§ Text under study:
________________________________________

U.S. military reservation in Waimanalo, Hawaii

Bellows Air Force Station (Bellows Field) is a United States military reservation located in Waimanalo, Hawaii. Once an important air field during World War II, the reservation now serves as a military training area and recreation area for active and retired military and civilian employees of the Department of Defense. Bellows AFS is operated by Detachment 2, 18th Mission Support Group based at Kadena Air Base, Okinawa, Japan. Located on the opposite side of Oahu is the similar Pililaau Army Recreation Center, part of the Armed Forces Recreation Centers system.

== History ==
Created in 1917 as the Waimänalo Military Reservation on a former sugarcane plantation, the base was renamed Bellows Field in 1933 after Lt. Franklin Barney Bellows, a World War I pilot who was awarded the Distinguished Service Cross. Bellows Field was made a permanent military post in July 1941, and it was one of the airfields targeted during the attack on Pearl Harbor on December 7, 1941. The attack at Bellows Field killed two United States Army Air Forces airmen—George Allison Whiteman and Hans C. Christiansen—and injured six others. One B-17 bomber ("Skipper" 40–2049) was forced to land at Bellows during the attack when Japanese aircraft activity made landing at Hickam Field impossible.

________________________________________

§ Brief 1: Rewrite the Bellows Air Force Station text from "U.S. military reservation" up to and including "Recreation Centers system.", replacing "military training area" with "military exercise area".
§ Brief 2: According to the Bellows Air Force Station text, whom was the base named after when it was renamed Bellows Field in 1933?
§ Brief 3: Carry the Bellows Air Force Station text forward from its final sentence.
The entries come from a different source than the text about Bellows Air Force Station.

________________________________________

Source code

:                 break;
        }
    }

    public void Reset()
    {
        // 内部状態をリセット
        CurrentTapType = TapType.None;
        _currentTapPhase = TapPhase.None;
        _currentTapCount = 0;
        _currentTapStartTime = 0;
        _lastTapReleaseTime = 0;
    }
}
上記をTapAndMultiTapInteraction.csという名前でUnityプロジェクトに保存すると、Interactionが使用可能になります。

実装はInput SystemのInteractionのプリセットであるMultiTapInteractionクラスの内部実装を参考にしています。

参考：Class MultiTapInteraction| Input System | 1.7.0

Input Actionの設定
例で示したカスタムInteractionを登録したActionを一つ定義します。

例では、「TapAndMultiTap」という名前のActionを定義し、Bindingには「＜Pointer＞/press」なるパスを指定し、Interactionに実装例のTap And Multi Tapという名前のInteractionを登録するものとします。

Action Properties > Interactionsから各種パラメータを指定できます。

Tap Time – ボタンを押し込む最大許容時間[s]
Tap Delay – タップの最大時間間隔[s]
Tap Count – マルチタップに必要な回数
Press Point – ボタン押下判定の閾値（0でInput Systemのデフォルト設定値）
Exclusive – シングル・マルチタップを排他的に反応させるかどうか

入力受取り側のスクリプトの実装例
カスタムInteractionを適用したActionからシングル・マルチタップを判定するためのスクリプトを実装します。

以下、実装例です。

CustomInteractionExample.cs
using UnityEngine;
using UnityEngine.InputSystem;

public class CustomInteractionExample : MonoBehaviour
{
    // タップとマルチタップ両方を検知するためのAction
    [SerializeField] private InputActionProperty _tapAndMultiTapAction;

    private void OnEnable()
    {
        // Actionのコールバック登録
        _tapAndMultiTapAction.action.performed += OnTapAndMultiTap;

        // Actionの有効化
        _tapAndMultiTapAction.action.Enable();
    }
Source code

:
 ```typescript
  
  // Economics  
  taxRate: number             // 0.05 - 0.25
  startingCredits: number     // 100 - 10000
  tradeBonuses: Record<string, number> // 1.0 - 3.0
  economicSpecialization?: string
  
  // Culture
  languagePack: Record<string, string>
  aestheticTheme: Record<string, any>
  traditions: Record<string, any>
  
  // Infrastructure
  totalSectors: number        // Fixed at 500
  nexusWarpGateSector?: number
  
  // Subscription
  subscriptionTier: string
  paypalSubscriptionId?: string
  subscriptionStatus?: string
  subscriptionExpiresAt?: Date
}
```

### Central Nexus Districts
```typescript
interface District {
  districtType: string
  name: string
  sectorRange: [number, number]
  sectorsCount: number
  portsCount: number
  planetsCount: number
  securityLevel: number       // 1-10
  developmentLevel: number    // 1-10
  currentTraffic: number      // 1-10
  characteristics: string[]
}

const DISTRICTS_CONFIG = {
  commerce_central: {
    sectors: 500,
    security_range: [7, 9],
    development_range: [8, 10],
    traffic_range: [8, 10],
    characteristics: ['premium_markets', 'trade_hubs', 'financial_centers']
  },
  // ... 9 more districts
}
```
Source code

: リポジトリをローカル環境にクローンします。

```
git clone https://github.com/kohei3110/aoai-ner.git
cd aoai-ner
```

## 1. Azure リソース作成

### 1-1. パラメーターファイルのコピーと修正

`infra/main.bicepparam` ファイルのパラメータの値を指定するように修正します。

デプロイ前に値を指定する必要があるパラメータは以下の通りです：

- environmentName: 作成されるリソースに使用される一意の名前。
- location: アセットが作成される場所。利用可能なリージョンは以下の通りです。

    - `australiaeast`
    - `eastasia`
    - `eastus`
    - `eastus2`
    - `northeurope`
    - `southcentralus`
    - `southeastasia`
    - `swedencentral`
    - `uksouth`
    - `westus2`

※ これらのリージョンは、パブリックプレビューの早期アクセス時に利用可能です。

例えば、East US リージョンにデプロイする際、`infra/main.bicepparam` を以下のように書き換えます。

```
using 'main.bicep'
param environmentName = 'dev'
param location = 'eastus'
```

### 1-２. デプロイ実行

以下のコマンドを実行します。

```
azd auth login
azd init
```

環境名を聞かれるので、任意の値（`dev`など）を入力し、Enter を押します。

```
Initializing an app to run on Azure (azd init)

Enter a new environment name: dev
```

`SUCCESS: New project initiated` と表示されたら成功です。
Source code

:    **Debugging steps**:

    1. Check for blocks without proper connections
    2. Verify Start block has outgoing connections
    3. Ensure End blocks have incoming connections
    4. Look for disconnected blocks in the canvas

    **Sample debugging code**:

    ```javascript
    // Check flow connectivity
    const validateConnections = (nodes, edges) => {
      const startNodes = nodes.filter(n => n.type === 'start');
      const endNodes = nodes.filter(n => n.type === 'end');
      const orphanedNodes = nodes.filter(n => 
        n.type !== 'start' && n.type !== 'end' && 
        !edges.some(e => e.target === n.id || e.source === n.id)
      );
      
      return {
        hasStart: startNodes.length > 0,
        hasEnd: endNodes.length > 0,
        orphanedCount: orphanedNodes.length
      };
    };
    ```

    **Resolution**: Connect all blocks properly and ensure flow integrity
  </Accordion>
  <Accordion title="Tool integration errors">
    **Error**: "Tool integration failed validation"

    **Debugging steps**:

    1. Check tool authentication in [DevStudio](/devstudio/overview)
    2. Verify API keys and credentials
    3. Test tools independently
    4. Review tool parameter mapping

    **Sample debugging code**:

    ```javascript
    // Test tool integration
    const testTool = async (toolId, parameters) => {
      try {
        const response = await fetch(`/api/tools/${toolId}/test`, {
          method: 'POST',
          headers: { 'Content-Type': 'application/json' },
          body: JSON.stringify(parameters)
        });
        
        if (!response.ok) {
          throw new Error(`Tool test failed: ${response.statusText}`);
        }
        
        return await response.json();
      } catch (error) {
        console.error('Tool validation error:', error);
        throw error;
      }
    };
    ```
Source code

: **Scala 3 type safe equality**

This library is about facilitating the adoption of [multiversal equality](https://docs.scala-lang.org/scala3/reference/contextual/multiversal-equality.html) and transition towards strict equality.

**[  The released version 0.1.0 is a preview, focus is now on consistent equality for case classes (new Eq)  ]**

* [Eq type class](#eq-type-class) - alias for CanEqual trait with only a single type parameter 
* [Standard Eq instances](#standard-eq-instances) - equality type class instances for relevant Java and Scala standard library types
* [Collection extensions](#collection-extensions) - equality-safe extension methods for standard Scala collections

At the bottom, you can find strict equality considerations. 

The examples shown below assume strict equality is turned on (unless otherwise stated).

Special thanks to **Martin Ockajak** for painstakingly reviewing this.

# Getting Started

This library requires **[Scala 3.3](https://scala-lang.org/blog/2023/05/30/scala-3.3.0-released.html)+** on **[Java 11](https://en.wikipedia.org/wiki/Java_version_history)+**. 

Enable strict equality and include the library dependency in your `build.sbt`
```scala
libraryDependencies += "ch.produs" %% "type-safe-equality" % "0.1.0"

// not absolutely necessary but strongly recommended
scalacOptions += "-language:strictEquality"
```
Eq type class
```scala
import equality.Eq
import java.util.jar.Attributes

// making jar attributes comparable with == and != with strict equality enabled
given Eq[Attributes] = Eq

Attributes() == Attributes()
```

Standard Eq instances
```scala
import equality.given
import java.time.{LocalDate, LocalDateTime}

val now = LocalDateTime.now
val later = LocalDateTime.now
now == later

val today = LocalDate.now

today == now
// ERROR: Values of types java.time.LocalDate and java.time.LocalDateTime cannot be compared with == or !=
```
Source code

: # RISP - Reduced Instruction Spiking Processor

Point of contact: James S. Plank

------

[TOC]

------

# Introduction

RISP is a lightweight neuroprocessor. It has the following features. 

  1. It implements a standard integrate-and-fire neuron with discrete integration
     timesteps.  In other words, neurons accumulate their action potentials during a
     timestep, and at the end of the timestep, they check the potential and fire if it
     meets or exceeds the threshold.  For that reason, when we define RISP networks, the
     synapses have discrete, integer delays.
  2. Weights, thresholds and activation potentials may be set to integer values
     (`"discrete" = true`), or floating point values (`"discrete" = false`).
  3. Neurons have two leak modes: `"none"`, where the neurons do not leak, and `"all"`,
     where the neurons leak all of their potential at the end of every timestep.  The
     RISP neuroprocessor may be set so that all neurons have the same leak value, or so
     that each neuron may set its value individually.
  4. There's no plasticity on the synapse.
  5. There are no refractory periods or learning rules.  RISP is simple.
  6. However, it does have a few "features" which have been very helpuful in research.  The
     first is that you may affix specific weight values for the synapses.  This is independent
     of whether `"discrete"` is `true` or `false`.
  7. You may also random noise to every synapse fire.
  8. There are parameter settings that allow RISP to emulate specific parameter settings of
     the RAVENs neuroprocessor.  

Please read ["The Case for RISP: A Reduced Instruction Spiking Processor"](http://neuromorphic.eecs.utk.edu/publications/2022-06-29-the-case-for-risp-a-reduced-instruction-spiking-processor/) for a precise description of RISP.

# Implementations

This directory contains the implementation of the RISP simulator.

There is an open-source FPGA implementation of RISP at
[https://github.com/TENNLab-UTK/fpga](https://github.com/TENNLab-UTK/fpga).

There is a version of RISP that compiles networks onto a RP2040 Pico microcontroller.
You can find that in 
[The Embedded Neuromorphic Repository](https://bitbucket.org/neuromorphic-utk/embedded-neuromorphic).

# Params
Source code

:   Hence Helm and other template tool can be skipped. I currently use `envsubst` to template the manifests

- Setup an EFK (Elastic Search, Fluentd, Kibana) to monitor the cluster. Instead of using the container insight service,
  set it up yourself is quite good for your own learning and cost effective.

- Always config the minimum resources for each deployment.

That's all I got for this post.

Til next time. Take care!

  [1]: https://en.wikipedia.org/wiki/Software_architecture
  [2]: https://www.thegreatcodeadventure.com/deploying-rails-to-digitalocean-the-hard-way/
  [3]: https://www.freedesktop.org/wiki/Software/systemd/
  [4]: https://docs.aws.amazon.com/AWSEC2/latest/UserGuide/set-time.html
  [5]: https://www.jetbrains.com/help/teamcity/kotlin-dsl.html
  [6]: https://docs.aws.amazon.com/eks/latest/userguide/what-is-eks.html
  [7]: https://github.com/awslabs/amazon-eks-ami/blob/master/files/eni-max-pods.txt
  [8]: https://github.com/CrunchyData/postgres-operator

________________________________________

§ Result 1:
U.S. military reservation in Waimanalo, Hawaii

Bellows Air Force Station (Bellows Field) is a United States military reservation located in Waimanalo, Hawaii. Once an important air field during World War II, the reservation now serves as a military exercise area and recreation area for active and retired military and civilian employees of the Department of Defense. Bellows AFS is operated by Detachment 2, 18th Mission Support Group based at Kadena Air Base, Okinawa, Japan. Located on the opposite side of Oahu is the similar Pililaau Army Recreation Center, part of the Armed Forces Recreation Centers system.

§ Result 2: Lt. Franklin Barney Bellows, a World War I pilot who was awarded the Distinguished Service Cross.

§ Result 3:
=== Post-war ===
Bellows Field was used for recreational gliders in the late 1950s and early 1960s. A truck would tow a glider into the air, then the glider pilot would release the tow cable and then catch updrafts from the prevailing wind blowing inshore and deflecting upwards from the very nearby mountains. In this way the pilot could keep the glider in the air as long as desired.

Bellows AFS was also the Air Force transmitter-facility site for long-haul high-frequency radio communications from the late 1950s until HF radio was largely replaced by the military satellite program. HF radio links were established using highly directional Sloping "V" antennas to Clark Air Base, Philippines, and McClellan AFB, California. Message circuits were originated or relayed at Hickam AFB, near Pearl Harbor, and sent to Bellows for re-transmission over the HF systems. The receiver site was geographically separated from the transmitter site to prevent RF interference from the high-power transmitters.

==Bellows Air Force Station==
In 1958, the last runways were decommissioned and the flying field status was terminated. Subsequently, Bellows was renamed to Bellows Air Force Station with a primary mission as an Armed Forces Recreation Center. As a Recreation Center, Bellows AFS provides beachfront cabins, camping, and limited condominium style apartments for active duty, reserve, and retired military personnel to stay in. Additionally, there is a small AAFES Express shopette, a paintball course, and Turtle Cove outdoor adventure program office.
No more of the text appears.